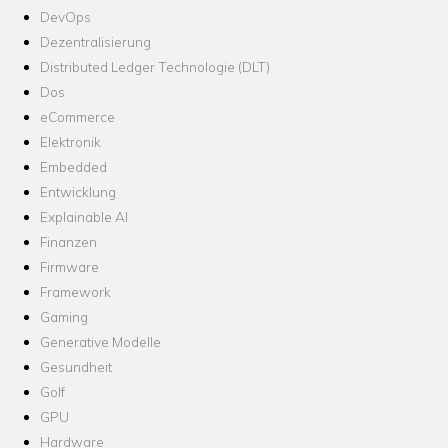
DevOps
Dezentralisierung
Distributed Ledger Technologie (DLT)
Dos
eCommerce
Elektronik
Embedded
Entwicklung
Explainable AI
Finanzen
Firmware
Framework
Gaming
Generative Modelle
Gesundheit
Golf
GPU
Hardware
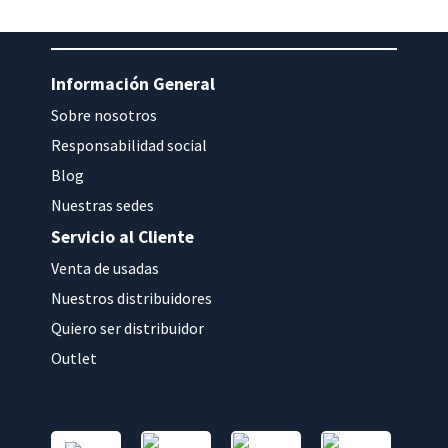
Información General
Sobre nosotros
Responsabilidad social
Blog
Nuestras sedes
Servicio al Cliente
Venta de usadas
Nuestros distribuidores
Quiero ser distribuidor
Outlet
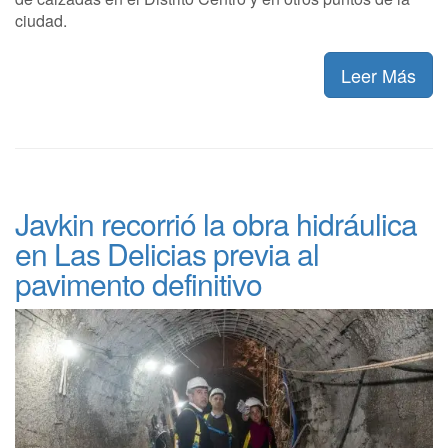
ciudad.
Leer Más
Javkin recorrió la obra hidráulica
en Las Delicias previa al
pavimento definitivo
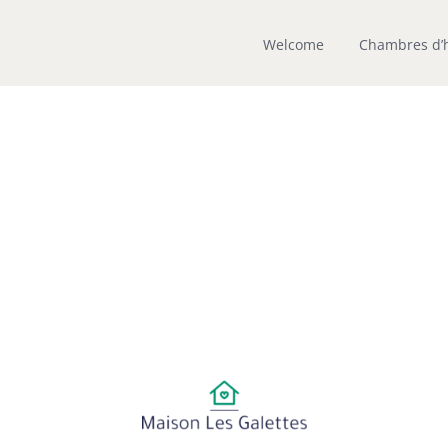
Welcome
Chambres d’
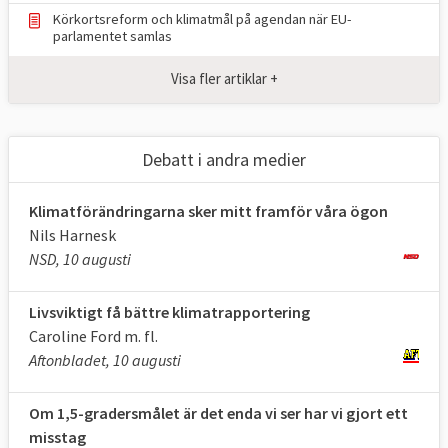
TABELL 1.
Läge i EU
Mål 2030
Körkortsreform och klimatmål på agendan när EU-
Klimat och
2024
för EU
parlamentet samlas
energimål i EU
Visa fler artiklar +
Minskade utsläpp
37,2 procent,
55 procent
*
av växthusgaser
2024
jmf. 1990 (ETS +
Debatt i andra medier
ESR)
Klimatförändringarna sker mitt framför våra ögon
Upptag av
198
310
Nils Harnesk
växthusgaser i
Mt
**2023
Mt
CO
e
CO
e
**
NSD, 10 augusti
2
2
skog och mark
(LULUCF)
Livsviktigt få bättre klimatrapportering
Caroline Ford m. fl.
Andelen förnybar
25,2 procent
,
minst 42,5
Aftonbladet, 10 augusti
energi
202
4
procent
Om 1,5-gradersmålet är det enda vi ser har vi gjort ett
Energianvändning
900 Mtoe
***,
Max
misstag
(slutlig)
2024
763 Mtoe
***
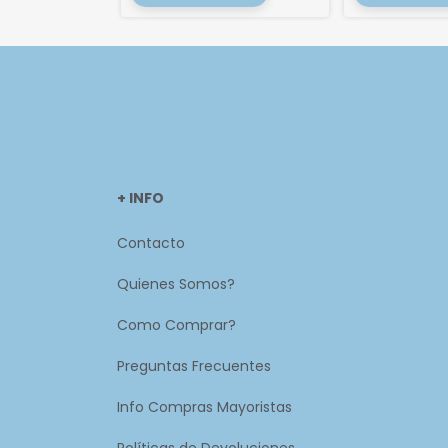
+ INFO
Contacto
Quienes Somos?
Como Comprar?
Preguntas Frecuentes
Info Compras Mayoristas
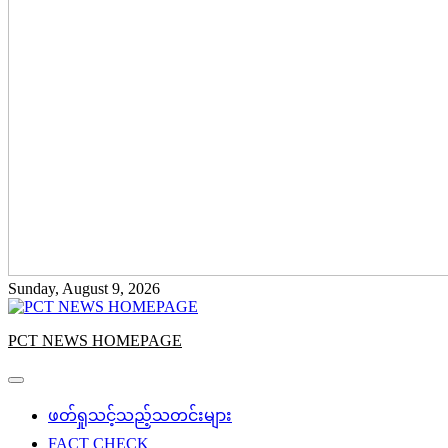
Sunday, August 9, 2026
PCT NEWS HOMEPAGE
ဖတ်ရှုသင့်သည့်သတင်းများ
FACT CHECK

§ EXERCISE AIM
Set the listing down in full and exactly. Pictures within it should not appear in the copy.

§ TASK OUTPUT
DevOps
Dezentralisierung
Distributed Ledger Technologie (DLT)
Dos
eCommerce
Elektronik
Embedded
Entwicklung
Explainable AI
Finanzen
Firmware
Framework
Gaming
Generative Modelle
Gesundheit
Golf
GPU
Hardware
Información General
Sobre nosotros
Responsabilidad social
Blog
Nuestras sedes
Servicio al Cliente
Venta de usadas
Nuestros distribuidores
Quiero ser distribuidor
Outlet
ciudad.
Leer Más
Javkin recorrió la obra hidráulica
en Las Delicias previa al
pavimento definitivo
Welcome
Chambres d’
TABELL 1.
Läge i EU
Mål 2030
Körkortsreform och klimatmål på agendan när EU-
Klimat och
2024
för EU
parlamentet samlas
energimål i EU
Visa fler artiklar +
Minskade utsläpp
37,2 procent,
55 procent
*
av växthusgaser
2024
jmf. 1990 (ETS +
Debatt i andra medier
ESR)
Klimatförändringarna sker mitt framför våra ögon
Upptag av
198
310
Nils Harnesk
växthusgaser i
Mt
**2023
Mt
CO
e
CO
e
**
NSD, 10 augusti
2
2
skog och mark
(LULUCF)
Livsviktigt få bättre klimatrapportering
Caroline Ford m. fl.
Andelen förnybar
25,2 procent
,
minst 42,5
Aftonbladet, 10 augusti
energi
202
4
procent
Om 1,5-gradersmålet är det enda vi ser har vi gjort ett
Energianvändning
900 Mtoe
***,
Max
misstag
(slutlig)
2024
763 Mtoe
***
+ INFO
Contacto
Quienes Somos?
Como Comprar?
Preguntas Frecuentes
Info Compras Mayoristas
Sunday, August 9, 2026
PCT NEWS HOMEPAGE
ဖတ်ရှုသင့်သည့်သတင်းများ
FACT CHECK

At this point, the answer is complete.